Der Senat vermag nicht auszuschließen, dass die Annahme eines bedingten Tötungsvorsatzes durch die Strafkammer auf dieser unvollständigen Berücksichtigung der zur psychischen Verfassung des Angeklagten festgestellten Umstände beruht.

c) Die tateinheitliche Verurteilung wegen versuchten Totschlags zum Nachteil des Nebenklägers B. kann daher nicht bestehen bleiben. Wegen des tateinheitlichen Zusammentreffens erfasst die Aufhebung auch den an sich rechtsfehlerfrei erfolgten Schuldspruch wegen gefährlicher Körperverletzung zum Nachteil des Nebenklägers B. gemäß § 224 Abs. 1 Nr. 2, 4 und 5 StGB. Der Senat hebt nur die zum bedingten Tötungsvorsatz getroffenen tatsächlichen Feststellungen auf. Die übrigen Feststellungen sind rechtsfehlerfrei und können bestehen bleiben.
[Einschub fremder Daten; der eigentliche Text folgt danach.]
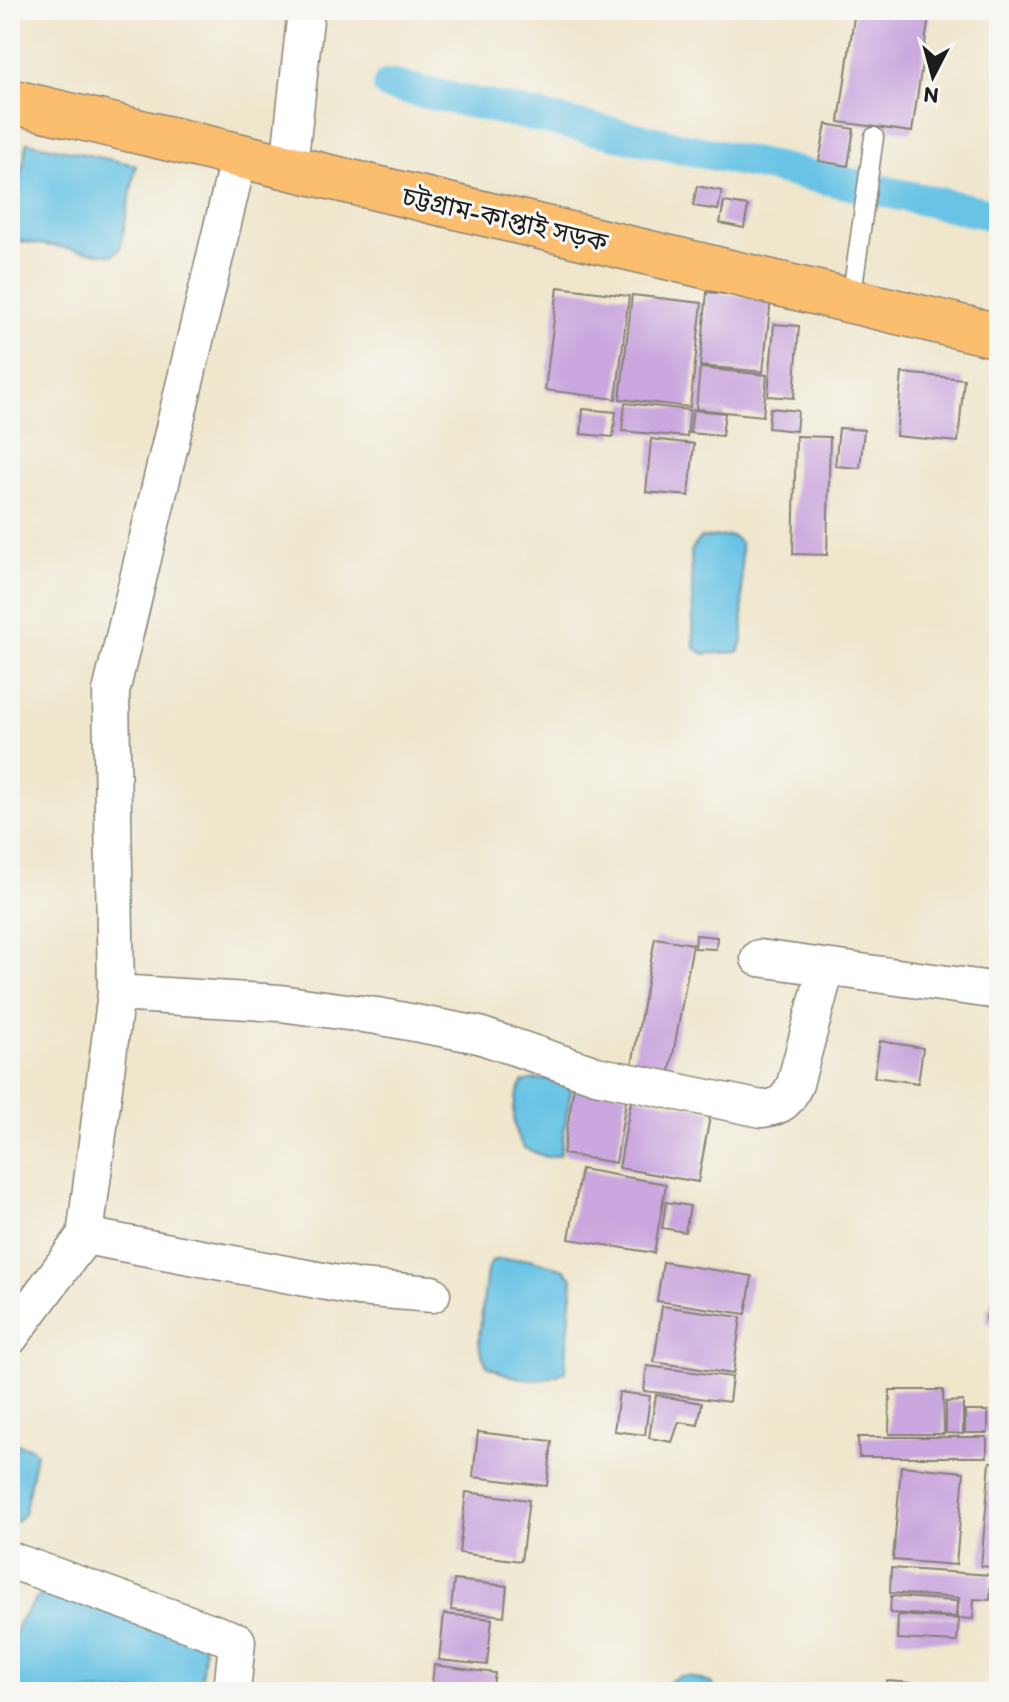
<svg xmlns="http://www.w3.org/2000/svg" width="1009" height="1702" font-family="Itim,'Noto Sans Bengali',sans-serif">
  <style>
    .water { fill: #67c3e5; stroke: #427080; stroke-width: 2 }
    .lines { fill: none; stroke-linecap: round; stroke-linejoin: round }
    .canal { stroke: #67c3e5; stroke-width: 32 }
    .building { fill: #caa7de }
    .service-casing { stroke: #868174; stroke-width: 21 }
    .minor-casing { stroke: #868174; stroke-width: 39 }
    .primary-casing { stroke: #868174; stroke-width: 47 }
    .service { stroke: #fff; stroke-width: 18 }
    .minor { stroke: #fff; stroke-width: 36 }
    .primary { stroke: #fbbd6e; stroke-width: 44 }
    .labels { text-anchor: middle; stroke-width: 6; stroke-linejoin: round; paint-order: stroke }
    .street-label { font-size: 26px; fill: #1c1c1c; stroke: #f6f6f2 }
  </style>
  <rect width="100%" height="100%" fill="#f6f6f2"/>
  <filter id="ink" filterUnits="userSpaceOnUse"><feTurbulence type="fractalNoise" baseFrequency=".0125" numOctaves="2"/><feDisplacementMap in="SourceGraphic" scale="16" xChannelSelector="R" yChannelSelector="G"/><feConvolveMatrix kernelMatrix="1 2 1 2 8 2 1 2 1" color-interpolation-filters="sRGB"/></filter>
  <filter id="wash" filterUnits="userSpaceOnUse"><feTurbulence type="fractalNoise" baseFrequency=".006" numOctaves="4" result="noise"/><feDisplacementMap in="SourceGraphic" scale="32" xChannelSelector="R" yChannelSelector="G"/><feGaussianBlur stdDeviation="1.8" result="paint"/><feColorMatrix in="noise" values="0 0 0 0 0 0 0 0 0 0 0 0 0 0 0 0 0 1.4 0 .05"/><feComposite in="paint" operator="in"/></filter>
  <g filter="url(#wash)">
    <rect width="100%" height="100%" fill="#efe6cc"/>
    <path class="water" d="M27,142L136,165L120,249L113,255L19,241L11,233Z
      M732,536L741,543L743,641L738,652L704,654L694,647L691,551L700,538Z
      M536,1079L558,1080L571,1089L560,1155L546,1157L524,1148C510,1128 511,1102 523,1082Z
      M529,1259L564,1269L573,1279L565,1371C540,1387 512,1378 487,1366L480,1350L479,1337L487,1270L493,1260Z
      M10,1442L32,1448L36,1453L24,1514L16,1522L10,1521Z
      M64,1591L199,1623L204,1650L200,1692H10V1647L19,1622L38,1597Z
      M679,1676H689L711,1683L717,1692H660L670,1681Z"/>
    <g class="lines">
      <path class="canal" d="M389,85L999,216"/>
    </g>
    <g id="blocks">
      <path class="building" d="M855,10H930L912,132L839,122Z
        M826,124L854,129L848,166L819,161Z
        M697,186L722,191L718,210L693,206Z
        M724,202L748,206L744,228L720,223Z
        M558,287L629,296L616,399L545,390Z
        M707,292L771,299L763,372L700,366Z
        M632,295L702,303L690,407L620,399Z
        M774,324L799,326L794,398L768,396Z
        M700,368L767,375L763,416L696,409Z
        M902,373L964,379L958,442L896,436Z
        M625,403L690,410L687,437L622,431Z
        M770,408L798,411L796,431L768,428Z
        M583,409L616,412L613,437L581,434Z
        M693,410L725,413L722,436L690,433Z
        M839,428L864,430L860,468L835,466Z
        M796,436L830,437L827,555L793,554Z
        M651,439L694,444L689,496L646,492Z
        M696,935L717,937L716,949L695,948Z
        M655,938L693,944L669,1077L631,1071Z
        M880,1041L923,1048L918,1083L874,1077Z
        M574,1085L627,1094L616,1163L563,1154Z
        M632,1096L711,1111L698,1182L619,1168Z
        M581,1169L666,1184L654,1253L569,1239Z
        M666,1202L690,1206L685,1232L662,1228Z
        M663,1262L752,1276L746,1314L657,1301Z
        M662,1306L741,1317L733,1374L654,1362Z
        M987,1308L999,1309V1324L986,1323Z
        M647,1366L732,1377L729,1402L644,1391Z
        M890,1390H943L944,1434H889Z
        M619,1392L650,1396L645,1435L614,1431Z
        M656,1395L702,1403L698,1425L679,1422L672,1442L649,1438Z
        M963,1401V1434L946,1433V1402Z
        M965,1411H988V1433H965Z
        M478,1432L552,1441L547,1486L473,1477Z
        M858,1437H987V1457H859Z
        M990,1462L999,1463V1568L981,1566Z
        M901,1466L964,1472L956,1565L893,1560Z
        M466,1492L529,1500L521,1561L459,1553Z
        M891,1568L991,1575L990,1600L974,1599L973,1619L957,1618L959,1598L890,1593Z
        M454,1580L507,1586L504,1616L451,1610Z
        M891,1596L957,1601L956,1617L890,1613Z
        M444,1614L492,1619L487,1665L439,1660Z
        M898,1615L959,1619L957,1642L897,1639Z
        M434,1665L495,1673L492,1692H431Z
        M887,1681L924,1684L923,1692H886Z"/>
    </g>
  </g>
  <g filter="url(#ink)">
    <use href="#blocks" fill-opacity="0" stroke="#868174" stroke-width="2"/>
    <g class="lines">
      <defs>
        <path id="service" d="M851,301L874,137"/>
        <path id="minor" d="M289,167L306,10
          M759,958L999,991
          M116,993L280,1003L377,1016L479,1035L596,1075L762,1109C781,1107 787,1102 795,1084L826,968
          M85,1236L359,1288L432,1294
          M10,1337L85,1236L116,993L111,692L239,156
          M10,1560L237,1641L232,1692"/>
        <path id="primary" d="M10,101L999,336"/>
      </defs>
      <use href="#service" class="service-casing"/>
      <use href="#minor" class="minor-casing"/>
      <use href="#primary" class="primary-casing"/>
      <use href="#service" class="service"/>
      <use href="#minor" class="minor"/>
      <use href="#primary" class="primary"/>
    </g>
  </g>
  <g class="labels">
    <g class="street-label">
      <text transform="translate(505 219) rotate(13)" y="9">চট্টগ্রাম-কাপ্তাই সড়ক</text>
    </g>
  </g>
  <rect width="1009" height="1702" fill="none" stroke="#f6f6f2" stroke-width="40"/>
  <g transform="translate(933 76) rotate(186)" stroke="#f6f6f2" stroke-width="6" paint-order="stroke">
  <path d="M0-6L14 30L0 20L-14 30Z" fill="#1c1c1c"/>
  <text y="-12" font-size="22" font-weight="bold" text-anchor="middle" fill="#1c1c1c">N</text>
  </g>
</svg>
2. Der Strafausspruch zu der Tat der gefährlichen Körperverletzung zum Nachteil des Nebenklägers M. hält ebenfalls einer rechtlichen Prüfung nicht stand.

Die Strafkammer hat bei der Bemessung der zu verhängenden Strafe innerhalb des zur Anwendung gebrachten Normalstrafrahmens des § 224 Abs. 1 StGB unter anderem strafschärfend gewertet, dass der Angeklagte mit seinen in der Öffentlichkeit begangenen Taten das allgemeine Sicherheitsbedürfnis empfindlich gestört und dem gemeindlichen Rechtsfrieden Schaden zugefügt habe; die während der Taten im Lokal anwesenden Gäste litten noch heute unter den Auswirkungen. Diese Wertung ist zwar in ihrem Ausgangspunkt nicht durchgreifend rechtlich bedenklich, weil das Landgericht nicht lediglich für die Schuld des Täters ambivalente Umstände herangezogen oder abstrakte generalpräventive Erwägungen ohne erforderlichen Tatbezug angestellt (vgl. BGH, Urteil vom 4. Dezember 2018 ? 1 StR 477/18, NStZ-RR 2019, 105), sondern ersichtlich auf die konkreten Auswirkungen der Taten des Angeklagten auf die zahlreichen, bei der Tatbegehung in dem Lokal anwesenden Personen abgestellt hat. Der Umstand, dass Gäste noch heute unter den Auswirkungen leiden, wird aber durch die Ausführungen des angefochtenen Urteils nicht belegt. Feststellungen hierzu finden sich in den Urteilsgründen nicht.

Der Strafausspruch hinsichtlich der Tat zum Nachteil des Nebenklägers M. unterliegt mithin der Aufhebung. Die zugehörigen tatsächlichen Feststellungen können bestehen bleiben und durch den neu zur Verhandlung und Entscheidung berufenen Tatrichter widerspruchsfrei ergänzt werden.

3. Die Aufhebungen der Verurteilung wegen der Tat zum Nachteil des Nebenklägers B. sowie des Strafausspruchs bezüglich der Tat zum Nachteil des Nebenklägers M. entziehen dem Gesamtstrafenausspruch die Grundlage.